START RECORDED DATA

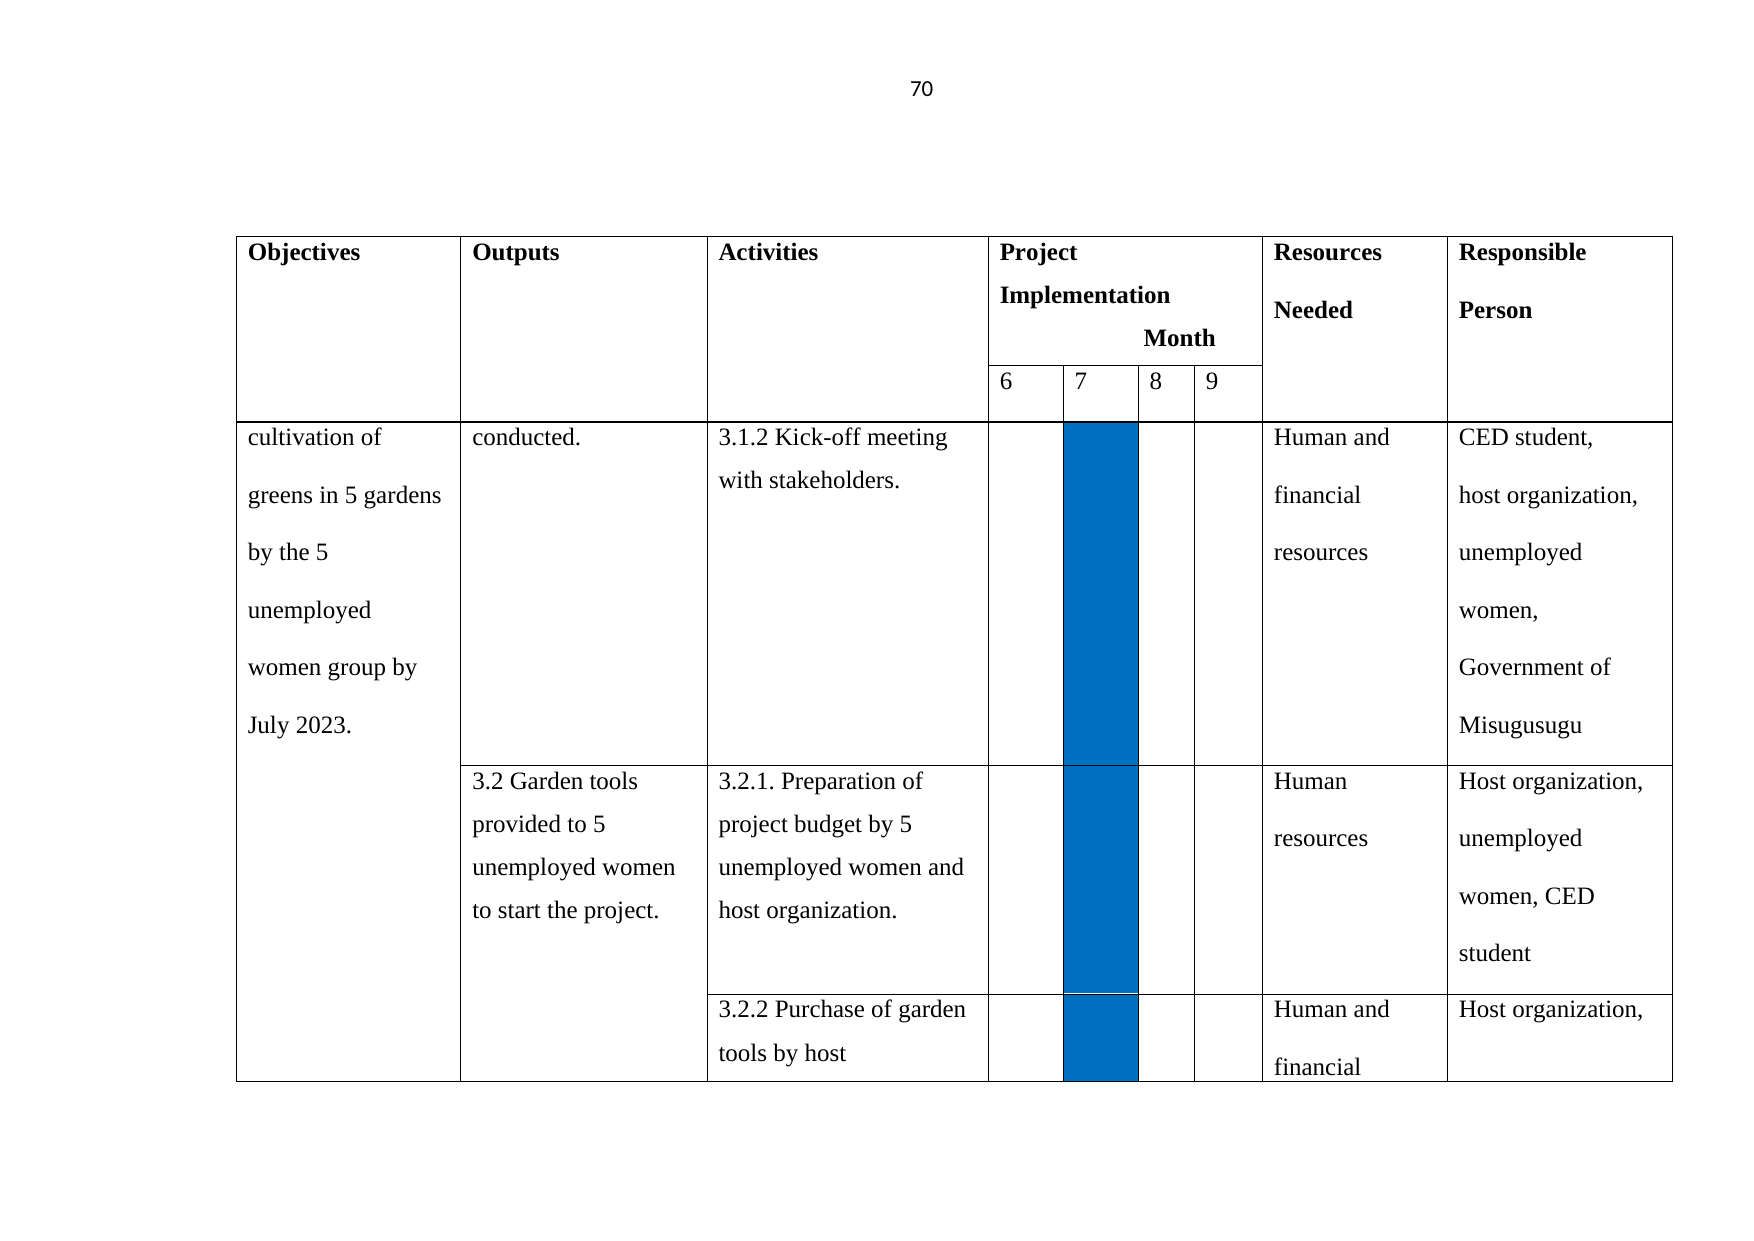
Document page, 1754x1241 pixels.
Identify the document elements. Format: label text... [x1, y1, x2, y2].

table_cell Human and financial resources [1263, 423, 1447, 765]
table_header Responsible Person [1448, 237, 1672, 421]
table_cell [1139, 766, 1194, 993]
table_cell 7 [1064, 366, 1138, 421]
table_cell 3.1 2 Stakeholders planning meetings conducted. [461, 423, 707, 765]
table_cell 6 [989, 366, 1063, 421]
table_cell [1139, 995, 1194, 1081]
table_cell CED student, host organization, unemployed women, Government of Misugusugu [1448, 423, 1672, 765]
table_cell 8 [1139, 366, 1194, 421]
table_header Outputs [461, 237, 707, 421]
table_cell 3. To start a tomato project for cultivation of greens in 5 gardens by the 5 unemployed women group by July 2023. [237, 423, 460, 1081]
table_cell [1195, 423, 1262, 765]
table_cell Host organization, CED student [1448, 995, 1672, 1081]
table_cell Host organization, unemployed women, CED student [1448, 766, 1672, 993]
table_cell [989, 995, 1063, 1081]
table_cell [1064, 995, 1138, 1081]
table_cell [1064, 423, 1138, 765]
table_header Activities [708, 237, 988, 421]
table_cell [989, 423, 1063, 765]
table_cell Human and financial resources [1263, 995, 1447, 1081]
table_cell 3.2.1. Preparation of project budget by 5 unemployed women and host organization. [708, 766, 988, 993]
table_cell 3.2.2 Purchase of garden tools by host organisation. [708, 995, 988, 1081]
table_cell [989, 766, 1063, 993]
table_cell [1064, 766, 1138, 993]
table_header Objectives [237, 237, 460, 421]
table_cell 3.1.2 Kick-off meeting with stakeholders. [708, 423, 988, 765]
table_header Resources Needed [1263, 237, 1447, 421]
table_cell Human resources [1263, 766, 1447, 993]
table_cell [1195, 995, 1262, 1081]
table_cell 9 [1195, 366, 1262, 421]
table_cell 3.2 Garden tools provided to 5 unemployed women to start the project. [461, 766, 707, 1081]
table_header Project Implementation Month [989, 237, 1262, 365]
table_cell [1139, 423, 1194, 765]
table_cell [1195, 766, 1262, 993]
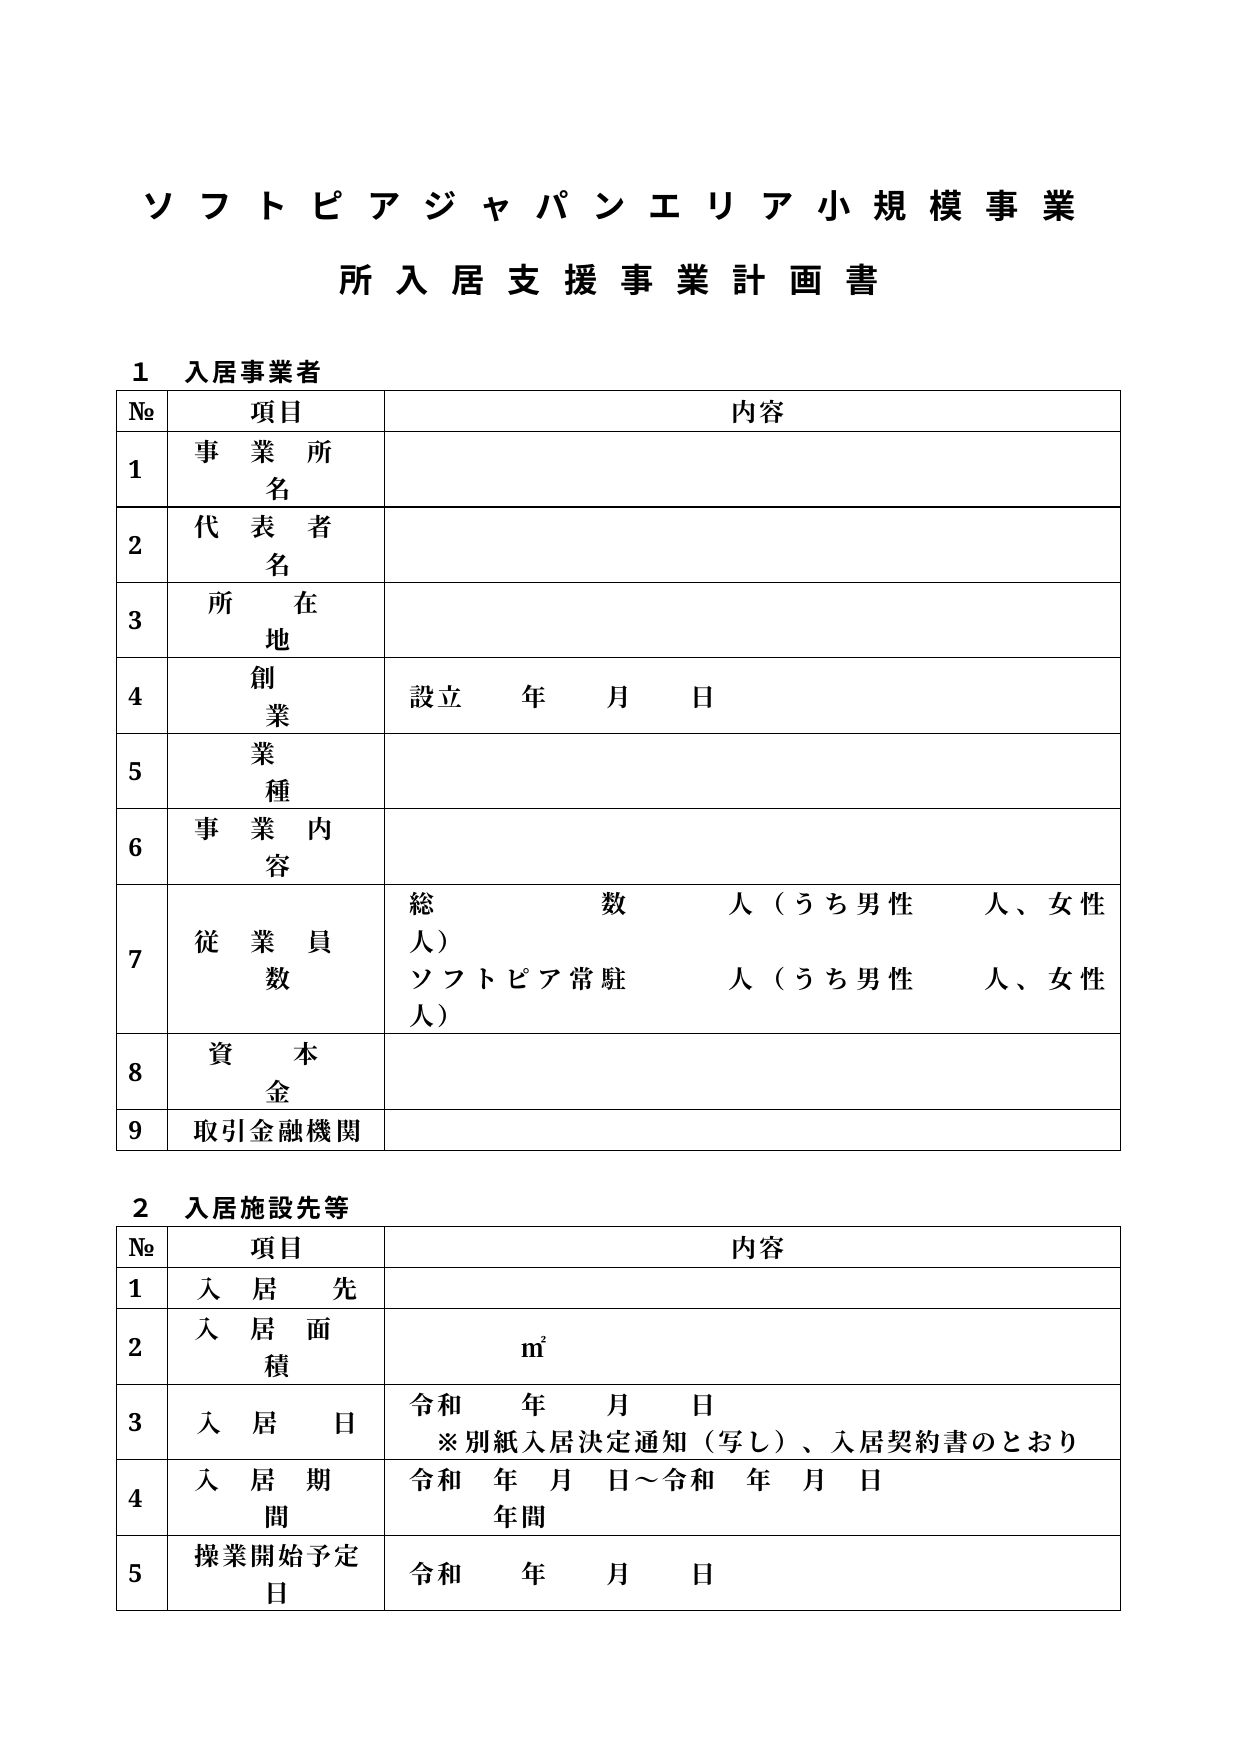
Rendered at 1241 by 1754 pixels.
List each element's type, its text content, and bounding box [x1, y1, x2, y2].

END RECORDED DATA

EXERCISE OBJECTIVE. Search the records for the string "women" and return every line in which it occurs.

RESPONSE.
table_cell CED student, host organization, unemployed women, Government of Misugusugu [1448, 423, 1672, 765]
table_cell 3. To start a tomato project for cultivation of greens in 5 gardens by the 5 unemployed women group by July 2023. [237, 423, 460, 1081]
table_cell Host organization, unemployed women, CED student [1448, 766, 1672, 993]
table_cell 3.2.1. Preparation of project budget by 5 unemployed women and host organization. [708, 766, 988, 993]
table_cell 3.2 Garden tools provided to 5 unemployed women to start the project. [461, 766, 707, 1081]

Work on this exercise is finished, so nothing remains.